─── RECORDS PROVIDED ───

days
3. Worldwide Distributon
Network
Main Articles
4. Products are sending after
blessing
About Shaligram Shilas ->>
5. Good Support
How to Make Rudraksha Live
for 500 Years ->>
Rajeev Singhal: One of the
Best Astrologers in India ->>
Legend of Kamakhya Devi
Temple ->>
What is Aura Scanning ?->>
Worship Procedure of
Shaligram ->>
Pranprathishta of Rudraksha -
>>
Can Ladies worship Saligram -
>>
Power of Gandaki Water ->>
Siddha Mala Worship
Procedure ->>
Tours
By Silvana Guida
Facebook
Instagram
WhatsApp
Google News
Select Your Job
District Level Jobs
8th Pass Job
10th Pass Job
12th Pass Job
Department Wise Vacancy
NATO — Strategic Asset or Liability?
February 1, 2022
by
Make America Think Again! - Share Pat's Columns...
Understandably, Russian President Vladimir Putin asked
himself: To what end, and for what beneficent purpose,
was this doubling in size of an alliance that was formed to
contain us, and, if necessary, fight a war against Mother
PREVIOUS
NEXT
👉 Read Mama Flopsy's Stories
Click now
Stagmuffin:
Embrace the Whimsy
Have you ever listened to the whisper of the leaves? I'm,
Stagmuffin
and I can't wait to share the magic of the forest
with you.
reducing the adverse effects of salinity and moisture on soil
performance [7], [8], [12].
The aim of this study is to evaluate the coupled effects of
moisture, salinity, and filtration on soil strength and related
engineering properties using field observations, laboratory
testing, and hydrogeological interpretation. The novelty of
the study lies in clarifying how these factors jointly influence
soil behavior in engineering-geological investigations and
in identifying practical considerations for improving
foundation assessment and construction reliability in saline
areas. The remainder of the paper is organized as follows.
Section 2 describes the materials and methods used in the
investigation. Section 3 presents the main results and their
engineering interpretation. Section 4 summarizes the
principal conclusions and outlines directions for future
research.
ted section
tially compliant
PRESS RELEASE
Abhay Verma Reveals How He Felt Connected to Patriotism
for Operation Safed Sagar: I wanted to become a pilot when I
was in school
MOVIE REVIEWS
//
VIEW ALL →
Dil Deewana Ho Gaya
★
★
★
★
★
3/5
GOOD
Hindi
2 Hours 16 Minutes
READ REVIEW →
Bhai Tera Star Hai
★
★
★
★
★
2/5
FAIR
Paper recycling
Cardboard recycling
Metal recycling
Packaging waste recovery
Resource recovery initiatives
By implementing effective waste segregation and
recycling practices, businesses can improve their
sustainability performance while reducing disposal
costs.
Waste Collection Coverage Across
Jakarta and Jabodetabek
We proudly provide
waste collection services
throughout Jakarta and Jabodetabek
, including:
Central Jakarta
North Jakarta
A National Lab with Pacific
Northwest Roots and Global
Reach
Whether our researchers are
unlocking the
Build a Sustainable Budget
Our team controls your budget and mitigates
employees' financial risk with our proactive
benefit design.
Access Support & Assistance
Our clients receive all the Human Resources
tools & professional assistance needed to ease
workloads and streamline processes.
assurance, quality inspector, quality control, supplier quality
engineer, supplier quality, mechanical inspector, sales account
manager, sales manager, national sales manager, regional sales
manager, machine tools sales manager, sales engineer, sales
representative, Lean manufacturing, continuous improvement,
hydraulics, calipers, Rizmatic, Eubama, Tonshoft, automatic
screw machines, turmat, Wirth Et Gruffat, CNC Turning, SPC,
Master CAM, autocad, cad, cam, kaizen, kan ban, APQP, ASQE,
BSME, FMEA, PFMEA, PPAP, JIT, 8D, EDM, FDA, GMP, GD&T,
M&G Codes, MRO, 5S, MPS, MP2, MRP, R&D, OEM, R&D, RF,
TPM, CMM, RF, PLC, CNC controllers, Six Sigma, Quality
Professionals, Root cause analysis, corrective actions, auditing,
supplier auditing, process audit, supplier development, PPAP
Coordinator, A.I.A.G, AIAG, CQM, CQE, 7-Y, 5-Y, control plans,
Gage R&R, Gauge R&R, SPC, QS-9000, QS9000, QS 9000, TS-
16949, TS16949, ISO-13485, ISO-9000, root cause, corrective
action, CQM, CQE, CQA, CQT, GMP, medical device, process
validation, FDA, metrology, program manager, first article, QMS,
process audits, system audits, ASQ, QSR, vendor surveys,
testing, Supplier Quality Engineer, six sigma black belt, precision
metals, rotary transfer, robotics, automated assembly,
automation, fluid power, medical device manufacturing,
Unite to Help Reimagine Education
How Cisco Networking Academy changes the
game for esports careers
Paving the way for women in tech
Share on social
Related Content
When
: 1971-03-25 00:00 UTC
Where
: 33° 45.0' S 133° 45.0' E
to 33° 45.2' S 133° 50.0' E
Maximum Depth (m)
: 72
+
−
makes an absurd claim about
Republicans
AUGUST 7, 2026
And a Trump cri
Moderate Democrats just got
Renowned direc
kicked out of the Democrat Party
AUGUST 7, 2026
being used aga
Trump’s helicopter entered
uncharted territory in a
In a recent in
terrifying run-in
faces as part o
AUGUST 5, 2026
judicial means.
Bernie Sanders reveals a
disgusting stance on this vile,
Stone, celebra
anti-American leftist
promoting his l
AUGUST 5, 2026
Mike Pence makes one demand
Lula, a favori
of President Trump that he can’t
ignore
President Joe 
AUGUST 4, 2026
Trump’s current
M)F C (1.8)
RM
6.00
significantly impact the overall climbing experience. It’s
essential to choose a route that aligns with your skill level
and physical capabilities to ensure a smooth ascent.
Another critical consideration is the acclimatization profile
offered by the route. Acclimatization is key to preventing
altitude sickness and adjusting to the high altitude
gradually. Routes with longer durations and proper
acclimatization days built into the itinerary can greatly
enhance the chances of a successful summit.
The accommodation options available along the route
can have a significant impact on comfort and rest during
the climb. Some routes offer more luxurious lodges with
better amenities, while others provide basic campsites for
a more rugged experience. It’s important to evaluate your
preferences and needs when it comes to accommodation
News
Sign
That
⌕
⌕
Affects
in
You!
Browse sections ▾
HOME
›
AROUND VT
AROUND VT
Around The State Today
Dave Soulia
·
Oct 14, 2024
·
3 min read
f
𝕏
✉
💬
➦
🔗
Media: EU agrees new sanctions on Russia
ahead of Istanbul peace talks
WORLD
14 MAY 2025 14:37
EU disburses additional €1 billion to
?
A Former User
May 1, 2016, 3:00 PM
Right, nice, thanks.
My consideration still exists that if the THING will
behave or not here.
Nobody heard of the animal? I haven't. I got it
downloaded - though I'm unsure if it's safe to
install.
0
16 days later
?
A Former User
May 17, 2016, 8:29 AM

───

TRY IT
Would you repeat each line above exactly as it stands?

TASK RESULT
days
3. Worldwide Distributon
Network
Main Articles
4. Products are sending after
blessing
About Shaligram Shilas ->>
5. Good Support
How to Make Rudraksha Live
for 500 Years ->>
Rajeev Singhal: One of the
Best Astrologers in India ->>
Legend of Kamakhya Devi
Temple ->>
What is Aura Scanning ?->>
Worship Procedure of
Shaligram ->>
Pranprathishta of Rudraksha -
>>
Can Ladies worship Saligram -
>>
Power of Gandaki Water ->>
Siddha Mala Worship
Procedure ->>
Tours
By Silvana Guida
Facebook
Instagram
WhatsApp
Google News
Select Your Job
District Level Jobs
8th Pass Job
10th Pass Job
12th Pass Job
Department Wise Vacancy
NATO — Strategic Asset or Liability?
February 1, 2022
by
Make America Think Again! - Share Pat's Columns...
Understandably, Russian President Vladimir Putin asked
himself: To what end, and for what beneficent purpose,
was this doubling in size of an alliance that was formed to
contain us, and, if necessary, fight a war against Mother
PREVIOUS
NEXT
👉 Read Mama Flopsy's Stories
Click now
Stagmuffin:
Embrace the Whimsy
Have you ever listened to the whisper of the leaves? I'm,
Stagmuffin
and I can't wait to share the magic of the forest
with you.
reducing the adverse effects of salinity and moisture on soil
performance [7], [8], [12].
The aim of this study is to evaluate the coupled effects of
moisture, salinity, and filtration on soil strength and related
engineering properties using field observations, laboratory
testing, and hydrogeological interpretation. The novelty of
the study lies in clarifying how these factors jointly influence
soil behavior in engineering-geological investigations and
in identifying practical considerations for improving
foundation assessment and construction reliability in saline
areas. The remainder of the paper is organized as follows.
Section 2 describes the materials and methods used in the
investigation. Section 3 presents the main results and their
engineering interpretation. Section 4 summarizes the
principal conclusions and outlines directions for future
research.
ted section
tially compliant
PRESS RELEASE
Abhay Verma Reveals How He Felt Connected to Patriotism
for Operation Safed Sagar: I wanted to become a pilot when I
was in school
MOVIE REVIEWS
//
VIEW ALL →
Dil Deewana Ho Gaya
★
★
★
★
★
3/5
GOOD
Hindi
2 Hours 16 Minutes
READ REVIEW →
Bhai Tera Star Hai
★
★
★
★
★
2/5
FAIR
Paper recycling
Cardboard recycling
Metal recycling
Packaging waste recovery
Resource recovery initiatives
By implementing effective waste segregation and
recycling practices, businesses can improve their
sustainability performance while reducing disposal
costs.
Waste Collection Coverage Across
Jakarta and Jabodetabek
We proudly provide
waste collection services
throughout Jakarta and Jabodetabek
, including:
Central Jakarta
North Jakarta
A National Lab with Pacific
Northwest Roots and Global
Reach
Whether our researchers are
unlocking the
Build a Sustainable Budget
Our team controls your budget and mitigates
employees' financial risk with our proactive
benefit design.
Access Support & Assistance
Our clients receive all the Human Resources
tools & professional assistance needed to ease
workloads and streamline processes.
assurance, quality inspector, quality control, supplier quality
engineer, supplier quality, mechanical inspector, sales account
manager, sales manager, national sales manager, regional sales
manager, machine tools sales manager, sales engineer, sales
representative, Lean manufacturing, continuous improvement,
hydraulics, calipers, Rizmatic, Eubama, Tonshoft, automatic
screw machines, turmat, Wirth Et Gruffat, CNC Turning, SPC,
Master CAM, autocad, cad, cam, kaizen, kan ban, APQP, ASQE,
BSME, FMEA, PFMEA, PPAP, JIT, 8D, EDM, FDA, GMP, GD&T,
M&G Codes, MRO, 5S, MPS, MP2, MRP, R&D, OEM, R&D, RF,
TPM, CMM, RF, PLC, CNC controllers, Six Sigma, Quality
Professionals, Root cause analysis, corrective actions, auditing,
supplier auditing, process audit, supplier development, PPAP
Coordinator, A.I.A.G, AIAG, CQM, CQE, 7-Y, 5-Y, control plans,
Gage R&R, Gauge R&R, SPC, QS-9000, QS9000, QS 9000, TS-
16949, TS16949, ISO-13485, ISO-9000, root cause, corrective
action, CQM, CQE, CQA, CQT, GMP, medical device, process
validation, FDA, metrology, program manager, first article, QMS,
process audits, system audits, ASQ, QSR, vendor surveys,
testing, Supplier Quality Engineer, six sigma black belt, precision
metals, rotary transfer, robotics, automated assembly,
automation, fluid power, medical device manufacturing,
Unite to Help Reimagine Education
How Cisco Networking Academy changes the
game for esports careers
Paving the way for women in tech
Share on social
Related Content
When
: 1971-03-25 00:00 UTC
Where
: 33° 45.0' S 133° 45.0' E
to 33° 45.2' S 133° 50.0' E
Maximum Depth (m)
: 72
+
−
makes an absurd claim about
Republicans
AUGUST 7, 2026
And a Trump cri
Moderate Democrats just got
Renowned direc
kicked out of the Democrat Party
AUGUST 7, 2026
being used aga
Trump’s helicopter entered
uncharted territory in a
In a recent in
terrifying run-in
faces as part o
AUGUST 5, 2026
judicial means.
Bernie Sanders reveals a
disgusting stance on this vile,
Stone, celebra
anti-American leftist
promoting his l
AUGUST 5, 2026
Mike Pence makes one demand
Lula, a favori
of President Trump that he can’t
ignore
President Joe 
AUGUST 4, 2026
Trump’s current
M)F C (1.8)
RM
6.00
significantly impact the overall climbing experience. It’s
essential to choose a route that aligns with your skill level
and physical capabilities to ensure a smooth ascent.
Another critical consideration is the acclimatization profile
offered by the route. Acclimatization is key to preventing
altitude sickness and adjusting to the high altitude
gradually. Routes with longer durations and proper
acclimatization days built into the itinerary can greatly
enhance the chances of a successful summit.
The accommodation options available along the route
can have a significant impact on comfort and rest during
the climb. Some routes offer more luxurious lodges with
better amenities, while others provide basic campsites for
a more rugged experience. It’s important to evaluate your
preferences and needs when it comes to accommodation
News
Sign
That
⌕
⌕
Affects
in
You!
Browse sections ▾
HOME
›
AROUND VT
AROUND VT
Around The State Today
Dave Soulia
·
Oct 14, 2024
·
3 min read
f
𝕏
✉
💬
➦
🔗
Media: EU agrees new sanctions on Russia
ahead of Istanbul peace talks
WORLD
14 MAY 2025 14:37
EU disburses additional €1 billion to
?
A Former User
May 1, 2016, 3:00 PM
Right, nice, thanks.
My consideration still exists that if the THING will
behave or not here.
Nobody heard of the animal? I haven't. I got it
downloaded - though I'm unsure if it's safe to
install.
0
16 days later
?
A Former User
May 17, 2016, 8:29 AM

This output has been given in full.